Method: In 11 patients with MHS and clinical decision for hemicraniectomy a 6-contact platinum subdural electocoticographic (ECOG) recording strip (Ad-Tech Medical, Racine, WI, USA) was positioned over the ipsilateral frontal cortex and a Clark-type probe (Licox CC1-SB, IntegraNeuroscience, Andover, UK) was placed next to the ECoG-strip electrode in an oblique fashion to assess cortical tissue partial pressure of oxygen (ptiO2). PtiO2 values were continuously recorded and analyzed. ptiO2 alterations were referred to as monophasic decrease (MD), monophasic increase (MI) and biphasic (BI) when they occurred in spatial and temporal association with CSDs. Delayed infarct progression was determined from serial MRI on the day after surgery and after the monitoring period.

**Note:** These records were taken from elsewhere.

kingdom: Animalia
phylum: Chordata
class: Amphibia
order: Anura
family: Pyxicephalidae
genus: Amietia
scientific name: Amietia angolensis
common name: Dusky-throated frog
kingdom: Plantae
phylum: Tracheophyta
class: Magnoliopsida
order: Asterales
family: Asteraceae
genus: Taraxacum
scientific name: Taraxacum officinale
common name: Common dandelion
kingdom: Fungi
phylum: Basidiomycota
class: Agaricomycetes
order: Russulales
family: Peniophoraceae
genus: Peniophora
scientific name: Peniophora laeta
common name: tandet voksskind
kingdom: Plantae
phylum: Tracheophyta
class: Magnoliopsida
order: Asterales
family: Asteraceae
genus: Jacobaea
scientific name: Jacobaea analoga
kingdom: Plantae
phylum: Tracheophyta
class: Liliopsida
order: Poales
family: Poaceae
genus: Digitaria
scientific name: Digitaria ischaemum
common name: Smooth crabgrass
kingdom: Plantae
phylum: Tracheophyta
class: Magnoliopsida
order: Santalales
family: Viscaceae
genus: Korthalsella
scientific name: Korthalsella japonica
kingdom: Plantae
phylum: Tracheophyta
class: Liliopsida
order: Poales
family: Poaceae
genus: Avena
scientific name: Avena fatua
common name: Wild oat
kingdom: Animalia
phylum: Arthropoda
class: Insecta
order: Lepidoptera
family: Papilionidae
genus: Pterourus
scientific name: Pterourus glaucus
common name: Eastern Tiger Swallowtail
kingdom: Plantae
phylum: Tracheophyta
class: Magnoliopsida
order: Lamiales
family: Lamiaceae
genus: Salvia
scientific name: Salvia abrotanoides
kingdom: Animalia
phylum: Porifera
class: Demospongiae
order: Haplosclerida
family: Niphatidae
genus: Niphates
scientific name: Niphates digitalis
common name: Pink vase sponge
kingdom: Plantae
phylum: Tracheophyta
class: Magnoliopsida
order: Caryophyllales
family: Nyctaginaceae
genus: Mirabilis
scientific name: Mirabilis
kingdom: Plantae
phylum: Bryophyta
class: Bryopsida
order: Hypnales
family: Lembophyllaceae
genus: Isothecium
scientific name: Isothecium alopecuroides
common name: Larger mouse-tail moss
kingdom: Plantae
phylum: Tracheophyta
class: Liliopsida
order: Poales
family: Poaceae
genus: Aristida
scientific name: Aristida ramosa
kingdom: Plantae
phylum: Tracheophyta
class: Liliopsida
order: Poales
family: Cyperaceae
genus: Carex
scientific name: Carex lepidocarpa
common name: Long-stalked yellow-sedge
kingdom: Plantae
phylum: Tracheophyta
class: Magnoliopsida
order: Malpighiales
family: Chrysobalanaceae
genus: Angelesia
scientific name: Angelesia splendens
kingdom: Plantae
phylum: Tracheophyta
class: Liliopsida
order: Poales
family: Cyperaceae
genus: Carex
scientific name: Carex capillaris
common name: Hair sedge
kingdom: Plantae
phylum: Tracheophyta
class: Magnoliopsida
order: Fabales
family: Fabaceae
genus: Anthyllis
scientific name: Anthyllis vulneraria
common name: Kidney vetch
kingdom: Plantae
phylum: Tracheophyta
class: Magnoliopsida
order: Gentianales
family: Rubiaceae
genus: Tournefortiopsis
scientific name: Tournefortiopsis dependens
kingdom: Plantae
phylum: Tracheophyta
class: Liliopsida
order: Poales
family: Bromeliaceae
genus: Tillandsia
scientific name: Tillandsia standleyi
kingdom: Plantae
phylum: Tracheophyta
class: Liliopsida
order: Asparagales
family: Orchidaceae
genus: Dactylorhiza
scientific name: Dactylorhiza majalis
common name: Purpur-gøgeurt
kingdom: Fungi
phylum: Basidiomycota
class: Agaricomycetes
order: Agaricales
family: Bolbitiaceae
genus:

Results: We found a total of 336 CSDs in 1463 h of recording time in 11 patients. In 60% of CSDs ptiO2 changes occurred in spatial and temporal association to ECOG events. 67% of CSDs occurred recurrently. Monophasic decrease (MD) (48.1%) and biphasic (BI) (47.5%) ptiO2 responses were mainly associated with SD. Monophasic increase (MI) was only rarely detected (1.3%). No significant association of type of ptiO2 responses with SD Cluster occurence as well as clinical outcome was detected. Patients with delayed infarct progression showed significantly more monophasic ptiO2 decrease in association with CSDs.
Conclusions: Clear spatial and temporal associations of ptiO2 responses with EcoG events were found in 60% of CSDs in patients suffering MHS. Predominantly, MD and BI ptiO2 changes were detected and occurrence of MD was significantly higher in patients with delayed infarct progression. We conclude that hyperemic changes in cerebral blood flow may not be sufficient to anticipate augmented metabolism during CSD in MHS leading to decreased oxygen availability.